# [What to work on]
Report each line from the listing that the string "delicije" appears in.

# [Provided entries]
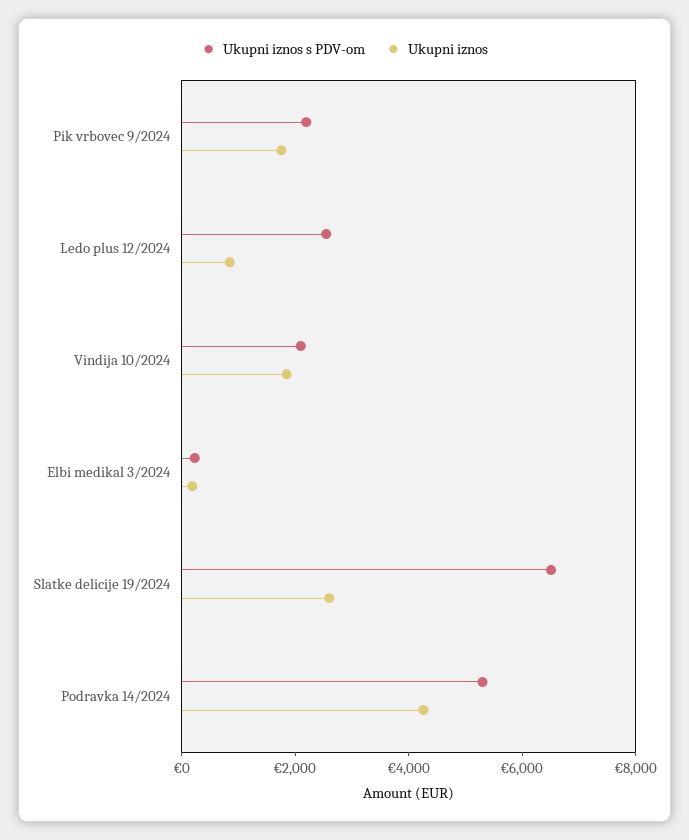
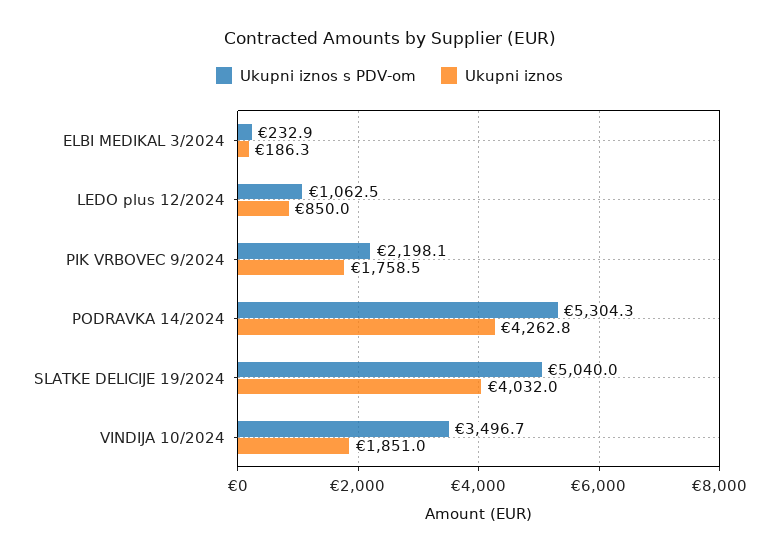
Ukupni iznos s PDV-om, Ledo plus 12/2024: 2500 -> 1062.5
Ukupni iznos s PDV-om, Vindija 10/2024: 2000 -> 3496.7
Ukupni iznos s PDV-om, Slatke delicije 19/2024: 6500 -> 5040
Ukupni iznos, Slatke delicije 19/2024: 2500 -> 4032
==
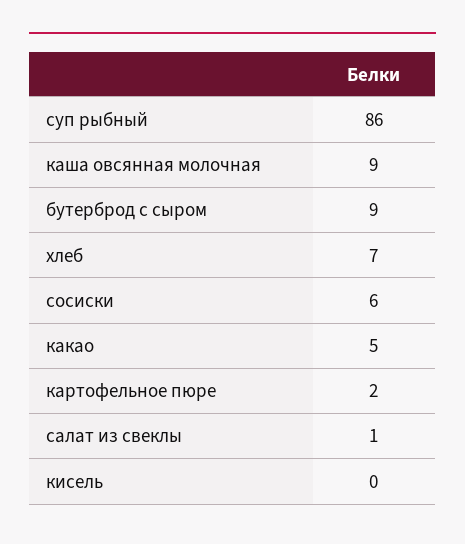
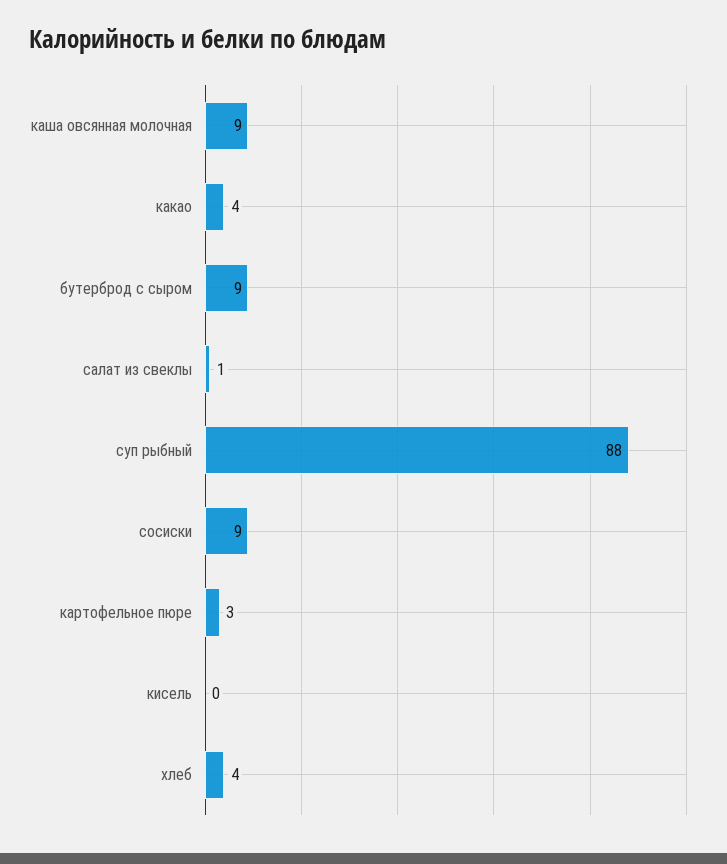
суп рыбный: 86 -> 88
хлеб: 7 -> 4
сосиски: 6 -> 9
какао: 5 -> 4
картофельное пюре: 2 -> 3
--
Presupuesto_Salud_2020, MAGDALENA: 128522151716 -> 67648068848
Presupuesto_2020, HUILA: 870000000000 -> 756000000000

# [Answer space]
Ukupni iznos s PDV-om, Slatke delicije 19/2024: 6500 -> 5040
Ukupni iznos, Slatke delicije 19/2024: 2500 -> 4032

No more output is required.